## Action item:
State how many lines in the following entries contain the word "Example". No other output.

## Excerpted data:
·····

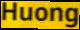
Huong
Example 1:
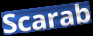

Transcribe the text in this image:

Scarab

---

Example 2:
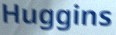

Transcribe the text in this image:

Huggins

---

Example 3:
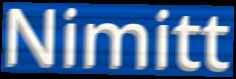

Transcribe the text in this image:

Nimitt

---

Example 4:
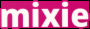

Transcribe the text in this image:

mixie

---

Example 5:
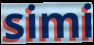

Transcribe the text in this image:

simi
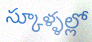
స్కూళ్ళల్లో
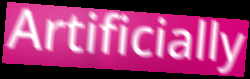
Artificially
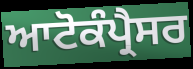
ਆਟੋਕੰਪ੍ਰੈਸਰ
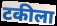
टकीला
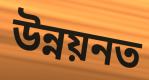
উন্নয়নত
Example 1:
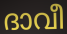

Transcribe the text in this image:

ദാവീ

·····

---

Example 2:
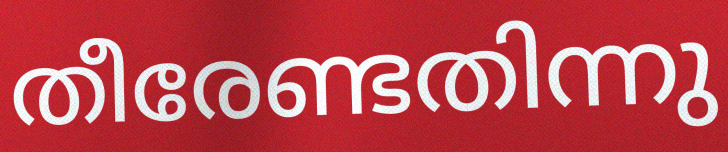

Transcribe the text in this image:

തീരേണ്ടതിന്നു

·····

## Exercise response:
7